Compile mincer assets with HTTP requests

Downloads

16

Readme

mincer-simple-server

Compile your mincer assets as fast as idiomatically possible—just a curl localhost away.

mincer-simple-server supports out of the box:

  • Source Maps
  • CoffeeScript
  • Haml Coffee Templates
  • Persistent assets caching on the filesystem, through Mincer.FileStore

Installation

$ npm install mincer-simple-server

Usage

Server

$ npm install
$ node serve.js --root /Users/randall/Workspace/project/ --include lib/assets/javascripts vendor/assets/javascripts --build_dir build --enable-source-maps --files application.js.coffee

Parameters:

  • --root (String): --include and --build-dir are calculated against this value. Required.
  • --include (yargs.array): Mincer load path directories. Required.
  • --build-dir (String): Assets/maps/mincer cache are all built here. Required.
  • --enable-source-maps (Boolean): Toggle source map generation on (at a performance hit). Optional, defaults to false.
  • --port (String): Port the server listens on. Optional, defaults to 3000.
  • --files (yargs.array): Files in the Mincer load path to be processed. Required.

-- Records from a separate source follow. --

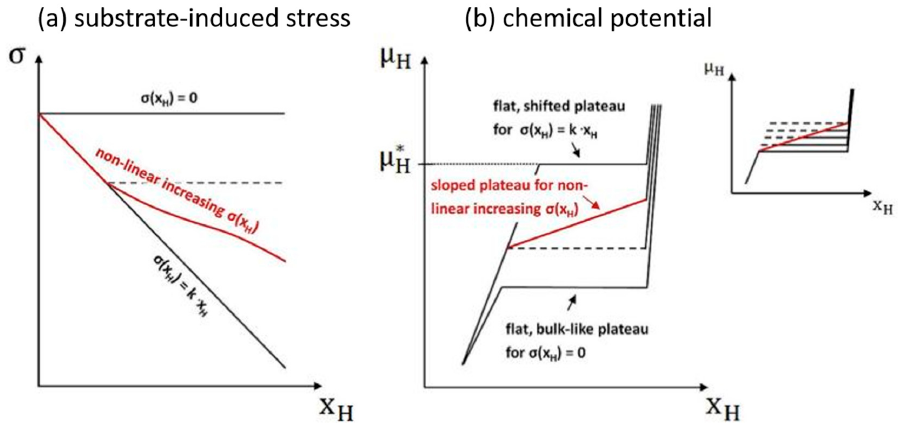
Figure7. E ff ectsofstressonthethermodynamicsofPd-Hthinfilms. Inthepresenceofsubstrate-induced Figure 7. Effects of stress on the thermodynamics of Pd-H thin films. In the presence of substrate- induced stresses linear with concentration, (cid:2026) = (cid:1863) ∙ (cid:1876) (cid:3009) , the transformation to hydride takes place at stresses linear with concentration, σ = k · x H , the transformation to hydride takes place at shifted chemical shifted chemical potential (cid:2020) (cid:3009)∗ compared to bulk Pd. However, if stresses partially relax before (cid:2020) (cid:3009)∗ is potential µ ∗ compared to bulk Pd. However, if stresses partially relax before µ ∗ H plateau is observed. Reprinted with permission from [91] (copyright 2016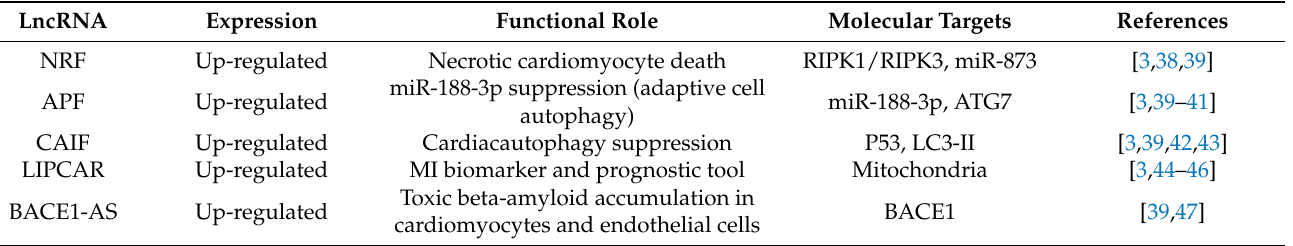
Table 1. Long non-coding RNAs and their function in myocardial ischemia–reperfusion (I/R) injury. LncRNA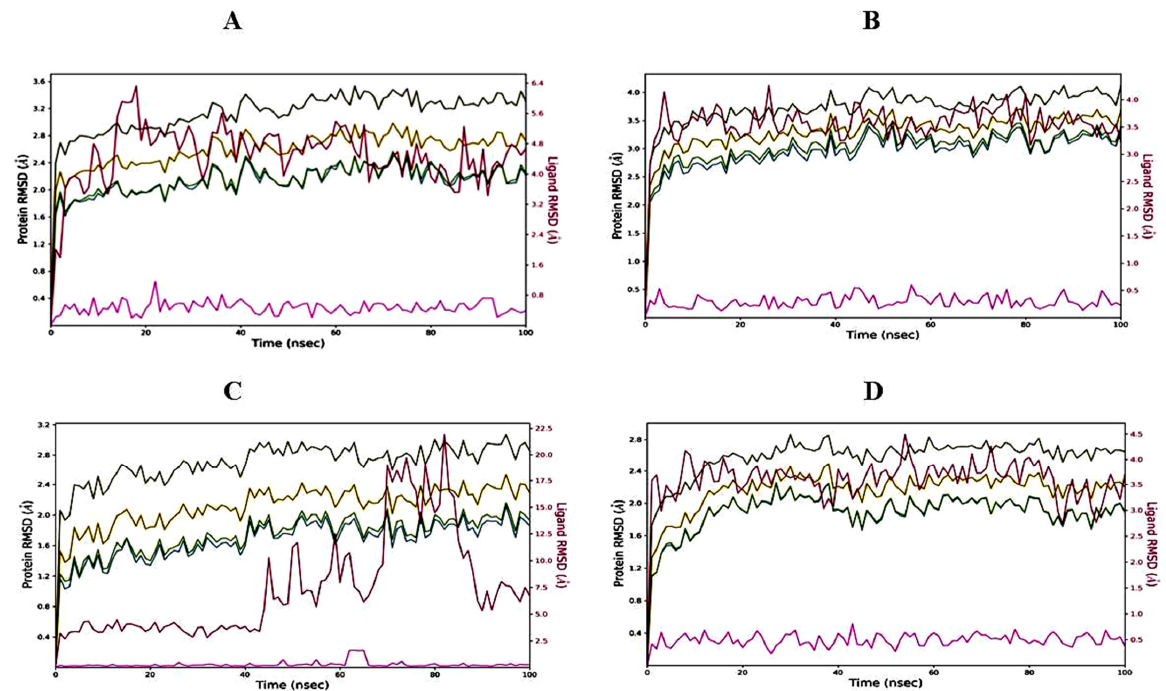
Figure 4. RMSD graph of 3,7-cyclodecadien-1-one, 3,7-dimethyl-10-(1-methylethylidene) of CLO with target proteins. ( A ) 3,7-cyclodecadien-1-one, 3,7-dimethyl-10-(1-methylethylidene) in complex with 1EA1; ( B ) 3,7-cyclodecadien-1-one, 3,7-dimethyl-10-(1-methylethylidene) in complex with 1IYL; ( C ) 3,7-cyclodecadien-1-one, 3,7-dimethyl-10-(1-methylethylidene) in complex with 1HD2; ( D ) 3,7-cyclodecadien-1-one, 3,7-dimethyl-10-(1-methylethylidene) in complex with 1HNY protein. Color legends: Ca (blue color), side chains (green color), heavy atoms (yellow color), ligand with protein (dark pink color), ligand with ligand (pink color).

The first compile of an asset with a lot of require calls will take a long time (~20s on a 2014 MacBook Pro) because a cache will be built to $build_dir/cache.

Client

To mince assets:

$ curl -X PUT localhost:3000

To kill the server:

$ curl localhost:3000/exit

Contributing :heart_eyes:

  1. Fork it
  2. Create your feature branch (git checkout -b my-new-feature)
  3. Commit your changes (git commit -am 'Added some feature')
  4. Push to the branch (git push origin my-new-feature)
  5. Create new Pull Request

Guidelines

  1. Keep things simple
  • The mincer API has support for a lot of features, including manifest files (to track asset hash changes) and built-in connect middleware...
  • ...but in lieu of using the aforementioned methods (Manifest.compile and Server.compile) to build assets, we call Environment.findAsset. It's a lower level method that spits out an Asset object in only one line, and it helps keep us out of callback hell.